Work instruction A: Could you retype the article on interferon scores and autoimmune connective tissue disease from "From the Journals" to "the Rheumatic Diseases.", word for word?
Work instruction B: Can you continue the article on interferon scores and autoimmune connective tissue disease from where it ends?

Document extract:
From the Journals

Autoimmune connective tissue disease predicted by interferon status, family history



Patients at risk of autoimmune connective tissue disease who progressed to actual disease had elevated interferon scores and a family history of autoimmune rheumatic disease, suggesting the interferon scores could be used to predict disease progression, according to results from a prospective, observational study published in Annals of the Rheumatic Diseases.

Dr. Md Yuzaiful Md Yusof

Dr. Md Yuzaiful Md Yusof

Md Yuzaiful Md Yusof, MBChB, of the Institute of Rheumatic and Musculoskeletal Medicine at the University of Leeds (England) and his colleagues evaluated long-term data from musculoskeletal ultrasound and blood and skin biopsy samples of 118 patients at risk of developing autoimmune connective tissue disease (AI-CTD). They compared exams and samples from baseline as well as 12 months, 24 months, and 36 months against data from 49 healthy patients and 114 patients with systemic lupus erythematosus (SLE). Patients were at risk of developing AI-CTD if they had one or fewer symptoms of clinical SLE, displayed symptoms for less than 12 months, were antinuclear antibody (ANA) positive, and had not been treated previously for AI-CTD. The researchers analyzed blood and biopsy results for two continuous interferon (IFN) expression scores, IFN-Score-A and IFN-Score-B.

“Referrals of ANA-positive individuals to rheumatologists has increased over the last decade. Concerns are that these at-risk individuals may be discharged prematurely or be observed in an inefficient ‘watch and wait’ fashion until the diagnosis is clear, by which time the potential to prevent disease and confer the most benefit may be lost,” Dr. Yusof and his colleagues wrote in their study.

Data under study:
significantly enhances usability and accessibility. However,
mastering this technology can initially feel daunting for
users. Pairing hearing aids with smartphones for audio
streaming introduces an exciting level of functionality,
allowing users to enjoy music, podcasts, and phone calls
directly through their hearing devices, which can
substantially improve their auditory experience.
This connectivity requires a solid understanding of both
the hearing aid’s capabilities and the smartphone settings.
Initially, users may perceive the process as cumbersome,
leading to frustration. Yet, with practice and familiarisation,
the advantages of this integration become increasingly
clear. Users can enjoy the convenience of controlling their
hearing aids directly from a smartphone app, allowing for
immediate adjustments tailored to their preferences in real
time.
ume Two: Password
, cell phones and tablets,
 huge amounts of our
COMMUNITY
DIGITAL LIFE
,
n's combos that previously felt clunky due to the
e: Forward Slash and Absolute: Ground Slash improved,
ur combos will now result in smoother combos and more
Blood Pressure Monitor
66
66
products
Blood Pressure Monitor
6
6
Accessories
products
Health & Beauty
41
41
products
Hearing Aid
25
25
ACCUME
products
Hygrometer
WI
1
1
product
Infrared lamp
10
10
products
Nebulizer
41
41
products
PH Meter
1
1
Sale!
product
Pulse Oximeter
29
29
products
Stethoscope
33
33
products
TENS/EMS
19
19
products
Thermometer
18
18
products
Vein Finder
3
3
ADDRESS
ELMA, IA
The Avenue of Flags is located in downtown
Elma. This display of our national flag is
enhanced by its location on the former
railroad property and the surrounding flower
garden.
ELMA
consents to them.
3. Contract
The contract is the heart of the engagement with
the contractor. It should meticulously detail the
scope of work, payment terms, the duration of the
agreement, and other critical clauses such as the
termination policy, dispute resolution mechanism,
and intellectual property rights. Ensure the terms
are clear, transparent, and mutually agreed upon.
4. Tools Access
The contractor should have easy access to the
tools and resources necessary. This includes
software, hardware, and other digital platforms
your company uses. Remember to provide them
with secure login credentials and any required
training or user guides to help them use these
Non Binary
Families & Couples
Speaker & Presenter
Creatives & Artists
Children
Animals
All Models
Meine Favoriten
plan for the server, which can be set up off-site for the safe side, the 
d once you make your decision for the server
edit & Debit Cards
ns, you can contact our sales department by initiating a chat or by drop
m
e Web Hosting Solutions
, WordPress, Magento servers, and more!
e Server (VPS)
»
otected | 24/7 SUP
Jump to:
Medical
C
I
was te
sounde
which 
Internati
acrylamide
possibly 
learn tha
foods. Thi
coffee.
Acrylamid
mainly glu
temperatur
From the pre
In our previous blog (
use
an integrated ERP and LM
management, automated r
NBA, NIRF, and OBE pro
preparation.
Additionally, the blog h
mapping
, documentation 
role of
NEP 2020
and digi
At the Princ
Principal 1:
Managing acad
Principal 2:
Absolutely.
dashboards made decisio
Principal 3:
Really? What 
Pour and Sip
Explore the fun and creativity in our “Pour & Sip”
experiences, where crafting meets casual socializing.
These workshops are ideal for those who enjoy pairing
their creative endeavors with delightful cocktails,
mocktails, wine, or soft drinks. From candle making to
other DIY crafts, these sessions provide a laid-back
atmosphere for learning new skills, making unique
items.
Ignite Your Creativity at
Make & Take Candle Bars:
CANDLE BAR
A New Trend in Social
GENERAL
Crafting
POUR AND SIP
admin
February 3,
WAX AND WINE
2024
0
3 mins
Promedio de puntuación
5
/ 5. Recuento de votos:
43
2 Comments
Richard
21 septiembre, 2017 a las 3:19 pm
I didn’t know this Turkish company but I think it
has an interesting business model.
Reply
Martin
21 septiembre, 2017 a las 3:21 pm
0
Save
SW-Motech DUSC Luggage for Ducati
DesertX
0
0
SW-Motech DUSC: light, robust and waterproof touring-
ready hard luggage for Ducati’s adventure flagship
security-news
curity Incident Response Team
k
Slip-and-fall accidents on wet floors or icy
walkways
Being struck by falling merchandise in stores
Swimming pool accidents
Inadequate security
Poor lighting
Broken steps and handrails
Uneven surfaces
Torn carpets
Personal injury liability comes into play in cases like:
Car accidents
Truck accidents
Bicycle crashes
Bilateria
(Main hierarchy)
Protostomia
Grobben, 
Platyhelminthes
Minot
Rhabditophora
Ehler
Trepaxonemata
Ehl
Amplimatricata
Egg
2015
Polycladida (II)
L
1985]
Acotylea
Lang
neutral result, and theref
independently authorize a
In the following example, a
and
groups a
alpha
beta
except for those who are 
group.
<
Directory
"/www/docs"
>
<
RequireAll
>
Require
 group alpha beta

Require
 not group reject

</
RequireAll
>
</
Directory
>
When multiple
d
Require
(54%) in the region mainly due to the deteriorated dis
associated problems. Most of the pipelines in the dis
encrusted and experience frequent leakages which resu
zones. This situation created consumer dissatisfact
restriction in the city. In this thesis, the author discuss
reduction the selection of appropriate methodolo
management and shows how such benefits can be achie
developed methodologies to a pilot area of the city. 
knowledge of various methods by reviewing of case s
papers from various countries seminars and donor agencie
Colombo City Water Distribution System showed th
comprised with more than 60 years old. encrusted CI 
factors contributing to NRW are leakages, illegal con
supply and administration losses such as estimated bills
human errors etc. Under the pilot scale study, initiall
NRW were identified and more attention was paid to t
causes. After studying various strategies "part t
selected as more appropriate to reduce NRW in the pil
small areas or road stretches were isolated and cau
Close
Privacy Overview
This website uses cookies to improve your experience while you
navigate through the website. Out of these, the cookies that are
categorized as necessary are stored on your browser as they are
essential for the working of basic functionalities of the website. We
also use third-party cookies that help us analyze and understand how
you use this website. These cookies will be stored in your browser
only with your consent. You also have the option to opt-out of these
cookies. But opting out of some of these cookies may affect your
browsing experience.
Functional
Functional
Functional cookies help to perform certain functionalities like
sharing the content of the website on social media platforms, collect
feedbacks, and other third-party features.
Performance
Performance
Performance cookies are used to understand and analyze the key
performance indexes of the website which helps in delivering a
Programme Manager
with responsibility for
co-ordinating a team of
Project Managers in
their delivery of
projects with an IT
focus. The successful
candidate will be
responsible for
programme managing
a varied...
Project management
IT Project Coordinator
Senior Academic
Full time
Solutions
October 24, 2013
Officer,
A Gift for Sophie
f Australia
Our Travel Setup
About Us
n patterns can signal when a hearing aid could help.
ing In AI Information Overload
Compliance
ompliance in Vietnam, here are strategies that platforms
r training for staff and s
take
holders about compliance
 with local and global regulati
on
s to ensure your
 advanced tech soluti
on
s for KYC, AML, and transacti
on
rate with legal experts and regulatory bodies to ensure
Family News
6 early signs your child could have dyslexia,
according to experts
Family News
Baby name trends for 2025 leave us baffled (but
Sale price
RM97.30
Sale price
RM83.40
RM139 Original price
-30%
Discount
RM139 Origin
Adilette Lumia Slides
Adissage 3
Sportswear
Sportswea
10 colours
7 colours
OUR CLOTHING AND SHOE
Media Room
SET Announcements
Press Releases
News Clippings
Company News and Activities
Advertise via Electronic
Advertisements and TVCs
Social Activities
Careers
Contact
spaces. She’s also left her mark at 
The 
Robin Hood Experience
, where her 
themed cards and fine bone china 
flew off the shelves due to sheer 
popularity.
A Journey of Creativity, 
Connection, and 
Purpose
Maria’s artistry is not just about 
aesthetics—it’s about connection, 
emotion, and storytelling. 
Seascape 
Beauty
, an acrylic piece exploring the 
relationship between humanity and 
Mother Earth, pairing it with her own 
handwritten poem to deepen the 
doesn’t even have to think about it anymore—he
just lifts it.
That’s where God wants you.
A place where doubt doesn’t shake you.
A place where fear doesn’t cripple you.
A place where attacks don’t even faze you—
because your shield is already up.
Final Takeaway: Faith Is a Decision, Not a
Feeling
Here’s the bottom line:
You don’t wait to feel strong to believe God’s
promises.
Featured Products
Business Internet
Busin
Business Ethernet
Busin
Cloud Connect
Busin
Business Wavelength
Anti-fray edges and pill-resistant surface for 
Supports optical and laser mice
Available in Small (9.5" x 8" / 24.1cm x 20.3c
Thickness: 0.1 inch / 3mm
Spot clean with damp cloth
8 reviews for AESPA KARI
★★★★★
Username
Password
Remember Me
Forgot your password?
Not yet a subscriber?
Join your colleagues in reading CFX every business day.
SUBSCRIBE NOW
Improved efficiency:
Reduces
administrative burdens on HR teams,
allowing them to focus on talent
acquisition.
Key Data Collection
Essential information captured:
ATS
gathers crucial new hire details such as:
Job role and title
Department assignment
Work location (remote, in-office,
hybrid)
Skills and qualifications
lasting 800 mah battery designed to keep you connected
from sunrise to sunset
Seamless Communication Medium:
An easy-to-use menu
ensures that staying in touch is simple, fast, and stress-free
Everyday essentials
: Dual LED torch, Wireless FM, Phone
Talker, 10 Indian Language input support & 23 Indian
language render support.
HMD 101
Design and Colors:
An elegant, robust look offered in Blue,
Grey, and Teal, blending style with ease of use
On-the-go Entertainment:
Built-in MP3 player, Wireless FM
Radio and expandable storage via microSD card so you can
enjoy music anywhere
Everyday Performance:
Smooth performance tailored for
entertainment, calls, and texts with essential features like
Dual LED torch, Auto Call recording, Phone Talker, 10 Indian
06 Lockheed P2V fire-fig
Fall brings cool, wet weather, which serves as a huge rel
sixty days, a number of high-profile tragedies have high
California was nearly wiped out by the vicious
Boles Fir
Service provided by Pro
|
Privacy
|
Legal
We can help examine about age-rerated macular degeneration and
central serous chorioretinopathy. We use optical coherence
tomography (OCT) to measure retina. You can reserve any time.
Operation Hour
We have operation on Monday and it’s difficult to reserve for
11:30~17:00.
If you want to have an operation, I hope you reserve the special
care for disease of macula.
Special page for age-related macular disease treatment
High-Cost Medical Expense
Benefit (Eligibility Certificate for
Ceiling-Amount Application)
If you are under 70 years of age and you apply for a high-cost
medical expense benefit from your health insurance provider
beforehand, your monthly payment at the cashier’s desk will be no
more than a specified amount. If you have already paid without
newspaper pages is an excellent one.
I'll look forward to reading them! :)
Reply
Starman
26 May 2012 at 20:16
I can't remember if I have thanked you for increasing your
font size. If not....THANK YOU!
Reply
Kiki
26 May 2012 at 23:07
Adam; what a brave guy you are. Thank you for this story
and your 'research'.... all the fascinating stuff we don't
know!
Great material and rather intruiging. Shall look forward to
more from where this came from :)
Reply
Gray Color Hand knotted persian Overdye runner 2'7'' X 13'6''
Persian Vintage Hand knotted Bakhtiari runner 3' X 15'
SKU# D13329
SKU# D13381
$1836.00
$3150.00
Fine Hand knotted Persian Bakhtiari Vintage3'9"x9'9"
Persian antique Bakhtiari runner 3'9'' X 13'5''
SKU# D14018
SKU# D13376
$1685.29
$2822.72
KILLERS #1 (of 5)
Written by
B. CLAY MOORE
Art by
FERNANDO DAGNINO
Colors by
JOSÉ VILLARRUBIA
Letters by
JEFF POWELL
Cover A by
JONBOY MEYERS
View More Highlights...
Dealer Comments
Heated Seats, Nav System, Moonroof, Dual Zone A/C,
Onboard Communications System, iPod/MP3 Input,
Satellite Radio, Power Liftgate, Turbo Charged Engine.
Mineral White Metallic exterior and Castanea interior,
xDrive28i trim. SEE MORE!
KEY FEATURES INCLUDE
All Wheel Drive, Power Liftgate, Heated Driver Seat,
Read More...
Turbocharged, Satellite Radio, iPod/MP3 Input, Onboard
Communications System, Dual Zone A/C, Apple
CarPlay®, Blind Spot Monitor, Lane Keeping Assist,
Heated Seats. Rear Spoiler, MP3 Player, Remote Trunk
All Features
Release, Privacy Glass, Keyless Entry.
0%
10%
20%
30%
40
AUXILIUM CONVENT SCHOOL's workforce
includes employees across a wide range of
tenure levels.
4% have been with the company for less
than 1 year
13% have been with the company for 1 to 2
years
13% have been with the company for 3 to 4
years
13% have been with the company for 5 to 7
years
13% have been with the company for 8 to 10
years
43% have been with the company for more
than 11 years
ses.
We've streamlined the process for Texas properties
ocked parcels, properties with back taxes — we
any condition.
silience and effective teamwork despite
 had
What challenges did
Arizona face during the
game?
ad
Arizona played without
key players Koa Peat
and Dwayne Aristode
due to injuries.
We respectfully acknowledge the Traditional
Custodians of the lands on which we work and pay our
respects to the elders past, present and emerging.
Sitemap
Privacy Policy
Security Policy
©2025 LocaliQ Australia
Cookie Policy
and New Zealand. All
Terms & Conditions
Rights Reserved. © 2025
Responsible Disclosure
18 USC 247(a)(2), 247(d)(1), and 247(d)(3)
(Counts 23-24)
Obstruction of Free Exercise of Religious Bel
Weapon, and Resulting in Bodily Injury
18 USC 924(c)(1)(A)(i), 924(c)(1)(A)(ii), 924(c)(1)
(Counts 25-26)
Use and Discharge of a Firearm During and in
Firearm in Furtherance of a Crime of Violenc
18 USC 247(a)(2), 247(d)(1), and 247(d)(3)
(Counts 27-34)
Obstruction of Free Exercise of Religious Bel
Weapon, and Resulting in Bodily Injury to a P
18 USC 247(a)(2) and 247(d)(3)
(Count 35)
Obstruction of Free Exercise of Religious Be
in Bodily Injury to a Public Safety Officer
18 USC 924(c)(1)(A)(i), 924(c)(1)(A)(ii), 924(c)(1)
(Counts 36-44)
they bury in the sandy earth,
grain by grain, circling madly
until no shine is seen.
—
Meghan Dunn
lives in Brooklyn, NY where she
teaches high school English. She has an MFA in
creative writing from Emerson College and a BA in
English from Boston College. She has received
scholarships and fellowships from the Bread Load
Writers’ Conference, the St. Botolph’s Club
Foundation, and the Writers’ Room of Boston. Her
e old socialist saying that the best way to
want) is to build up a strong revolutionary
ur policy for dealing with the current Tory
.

Final answer A:
From the Journals

Autoimmune connective tissue disease predicted by interferon status, family history



Patients at risk of autoimmune connective tissue disease who progressed to actual disease had elevated interferon scores and a family history of autoimmune rheumatic disease, suggesting the interferon scores could be used to predict disease progression, according to results from a prospective, observational study published in Annals of the Rheumatic Diseases.

Final answer B:
There were 19 of 118 patients who progressed to AI-CTD after 12 months of follow-up; of these patients, 14 developed SLE and 5 developed primary Sjögren’s syndrome. The researchers noted no significant differences among baseline characteristics or findings from ultrasound, compared with other groups. Compared with healthy controls, IFN-Score-A increased in 105 at-risk patients (fold difference = 2.21; 95% confidence interval, 1.22-4.00; P = .005) and in all 114 patients in the SLE group (fold difference = 7.81; 95% CI, 4.33-14.04; P less than .001). IFN-Score-A was also increased in the SLE group, compared with the at-risk group (fold difference = 3.54; 95% CI, 2.22-5.63; P less than .001). For IFN-Score-B, there was no difference between rates in the healthy control group and the at-risk group. However, IFN-Score-B was increased in the SLE group, compared with the healthy control group (fold difference = 3.85; 95% CI, 2.60-5.72; P less than .001) and the at-risk group (fold difference = 3.93; 95% CI, 2.87-5.37; P less than .001).

Independent baseline predictors of AI-CTD progression in a multivariate analysis included family history of autoimmune rheumatic disease (odds ratio, 8.20; P = .012) and IFN-Score-B (OR, 3.79; P = .005), researchers said.

“Although we could not confirm which IFN pathways predominate, our findings suggest that progression to AI-CTD may not be exclusively driven by IFN-I [type I interferon] but by a synergistic activation of [interferon-stimulated genes] induced by a range of IFNs and IFN-Score-B [that] could act as a biomarker for more diverse immune activation,” Dr. Yusof and his colleagues wrote.

Dr. Yusof is a U.K. National Institute for Health Research doctoral fellow at the University of Leeds. Several other authors reported financial support from range of pharmaceutical companies.